_What you are asked to do:_
Please copy every line in the records below, replacing each "common name" with "vernacular name" and changing nothing else.
----------
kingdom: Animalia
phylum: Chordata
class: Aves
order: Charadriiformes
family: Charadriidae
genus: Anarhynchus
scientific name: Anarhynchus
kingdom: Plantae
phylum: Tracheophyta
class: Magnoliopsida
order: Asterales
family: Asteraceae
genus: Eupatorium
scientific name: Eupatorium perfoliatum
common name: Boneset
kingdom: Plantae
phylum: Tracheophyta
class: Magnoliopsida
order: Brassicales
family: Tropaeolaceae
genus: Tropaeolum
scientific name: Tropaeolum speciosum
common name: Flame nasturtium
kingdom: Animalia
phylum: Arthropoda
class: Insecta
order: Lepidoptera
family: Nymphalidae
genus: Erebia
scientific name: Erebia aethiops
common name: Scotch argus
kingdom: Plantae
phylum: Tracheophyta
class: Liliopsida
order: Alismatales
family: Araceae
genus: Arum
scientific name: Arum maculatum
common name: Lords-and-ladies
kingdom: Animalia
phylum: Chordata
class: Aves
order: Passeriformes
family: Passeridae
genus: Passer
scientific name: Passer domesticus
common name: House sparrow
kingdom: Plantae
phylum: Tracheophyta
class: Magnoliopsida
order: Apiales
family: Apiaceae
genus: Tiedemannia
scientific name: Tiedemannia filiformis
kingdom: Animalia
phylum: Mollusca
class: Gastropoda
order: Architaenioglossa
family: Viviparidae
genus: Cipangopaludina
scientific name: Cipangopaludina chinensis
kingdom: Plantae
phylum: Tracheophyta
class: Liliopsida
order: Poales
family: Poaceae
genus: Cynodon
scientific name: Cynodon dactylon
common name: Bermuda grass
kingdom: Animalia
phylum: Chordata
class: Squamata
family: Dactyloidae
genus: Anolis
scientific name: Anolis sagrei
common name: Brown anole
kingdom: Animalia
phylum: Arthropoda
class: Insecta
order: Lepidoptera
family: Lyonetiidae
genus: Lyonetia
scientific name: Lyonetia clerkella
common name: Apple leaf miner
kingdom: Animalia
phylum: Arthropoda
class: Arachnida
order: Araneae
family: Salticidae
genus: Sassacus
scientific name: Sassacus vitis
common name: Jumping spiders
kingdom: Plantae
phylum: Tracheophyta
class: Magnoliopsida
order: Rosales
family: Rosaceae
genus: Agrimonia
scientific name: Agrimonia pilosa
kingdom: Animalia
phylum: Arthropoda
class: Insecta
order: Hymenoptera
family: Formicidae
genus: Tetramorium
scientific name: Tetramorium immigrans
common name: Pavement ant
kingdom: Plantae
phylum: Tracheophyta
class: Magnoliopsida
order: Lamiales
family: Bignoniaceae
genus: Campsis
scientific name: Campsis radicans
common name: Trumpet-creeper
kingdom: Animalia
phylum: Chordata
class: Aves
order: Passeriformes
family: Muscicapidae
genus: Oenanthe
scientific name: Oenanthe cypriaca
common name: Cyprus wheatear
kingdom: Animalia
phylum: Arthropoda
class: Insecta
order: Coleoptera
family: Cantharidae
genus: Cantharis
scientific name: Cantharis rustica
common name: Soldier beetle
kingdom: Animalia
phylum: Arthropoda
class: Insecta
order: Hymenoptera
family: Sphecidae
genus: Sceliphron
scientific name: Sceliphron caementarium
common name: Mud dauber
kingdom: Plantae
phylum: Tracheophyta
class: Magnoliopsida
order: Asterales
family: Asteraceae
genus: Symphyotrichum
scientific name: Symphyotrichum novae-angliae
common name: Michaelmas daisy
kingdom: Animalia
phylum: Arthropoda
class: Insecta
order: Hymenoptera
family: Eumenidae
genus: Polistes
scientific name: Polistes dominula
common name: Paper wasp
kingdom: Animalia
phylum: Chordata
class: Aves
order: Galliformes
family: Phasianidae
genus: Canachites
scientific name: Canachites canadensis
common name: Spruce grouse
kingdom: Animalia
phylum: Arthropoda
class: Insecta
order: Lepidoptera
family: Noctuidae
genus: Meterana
----------
_The output:_
kingdom: Animalia
phylum: Chordata
class: Aves
order: Charadriiformes
family: Charadriidae
genus: Anarhynchus
scientific name: Anarhynchus
kingdom: Plantae
phylum: Tracheophyta
class: Magnoliopsida
order: Asterales
family: Asteraceae
genus: Eupatorium
scientific name: Eupatorium perfoliatum
vernacular name: Boneset
kingdom: Plantae
phylum: Tracheophyta
class: Magnoliopsida
order: Brassicales
family: Tropaeolaceae
genus: Tropaeolum
scientific name: Tropaeolum speciosum
vernacular name: Flame nasturtium
kingdom: Animalia
phylum: Arthropoda
class: Insecta
order: Lepidoptera
family: Nymphalidae
genus: Erebia
scientific name: Erebia aethiops
vernacular name: Scotch argus
kingdom: Plantae
phylum: Tracheophyta
class: Liliopsida
order: Alismatales
family: Araceae
genus: Arum
scientific name: Arum maculatum
vernacular name: Lords-and-ladies
kingdom: Animalia
phylum: Chordata
class: Aves
order: Passeriformes
family: Passeridae
genus: Passer
scientific name: Passer domesticus
vernacular name: House sparrow
kingdom: Plantae
phylum: Tracheophyta
class: Magnoliopsida
order: Apiales
family: Apiaceae
genus: Tiedemannia
scientific name: Tiedemannia filiformis
kingdom: Animalia
phylum: Mollusca
class: Gastropoda
order: Architaenioglossa
family: Viviparidae
genus: Cipangopaludina
scientific name: Cipangopaludina chinensis
kingdom: Plantae
phylum: Tracheophyta
class: Liliopsida
order: Poales
family: Poaceae
genus: Cynodon
scientific name: Cynodon dactylon
vernacular name: Bermuda grass
kingdom: Animalia
phylum: Chordata
class: Squamata
family: Dactyloidae
genus: Anolis
scientific name: Anolis sagrei
vernacular name: Brown anole
kingdom: Animalia
phylum: Arthropoda
class: Insecta
order: Lepidoptera
family: Lyonetiidae
genus: Lyonetia
scientific name: Lyonetia clerkella
vernacular name: Apple leaf miner
kingdom: Animalia
phylum: Arthropoda
class: Arachnida
order: Araneae
family: Salticidae
genus: Sassacus
scientific name: Sassacus vitis
vernacular name: Jumping spiders
kingdom: Plantae
phylum: Tracheophyta
class: Magnoliopsida
order: Rosales
family: Rosaceae
genus: Agrimonia
scientific name: Agrimonia pilosa
kingdom: Animalia
phylum: Arthropoda
class: Insecta
order: Hymenoptera
family: Formicidae
genus: Tetramorium
scientific name: Tetramorium immigrans
vernacular name: Pavement ant
kingdom: Plantae
phylum: Tracheophyta
class: Magnoliopsida
order: Lamiales
family: Bignoniaceae
genus: Campsis
scientific name: Campsis radicans
vernacular name: Trumpet-creeper
kingdom: Animalia
phylum: Chordata
class: Aves
order: Passeriformes
family: Muscicapidae
genus: Oenanthe
scientific name: Oenanthe cypriaca
vernacular name: Cyprus wheatear
kingdom: Animalia
phylum: Arthropoda
class: Insecta
order: Coleoptera
family: Cantharidae
genus: Cantharis
scientific name: Cantharis rustica
vernacular name: Soldier beetle
kingdom: Animalia
phylum: Arthropoda
class: Insecta
order: Hymenoptera
family: Sphecidae
genus: Sceliphron
scientific name: Sceliphron caementarium
vernacular name: Mud dauber
kingdom: Plantae
phylum: Tracheophyta
class: Magnoliopsida
order: Asterales
family: Asteraceae
genus: Symphyotrichum
scientific name: Symphyotrichum novae-angliae
vernacular name: Michaelmas daisy
kingdom: Animalia
phylum: Arthropoda
class: Insecta
order: Hymenoptera
family: Eumenidae
genus: Polistes
scientific name: Polistes dominula
vernacular name: Paper wasp
kingdom: Animalia
phylum: Chordata
class: Aves
order: Galliformes
family: Phasianidae
genus: Canachites
scientific name: Canachites canadensis
vernacular name: Spruce grouse
kingdom: Animalia
phylum: Arthropoda
class: Insecta
order: Lepidoptera
family: Noctuidae
genus: Meterana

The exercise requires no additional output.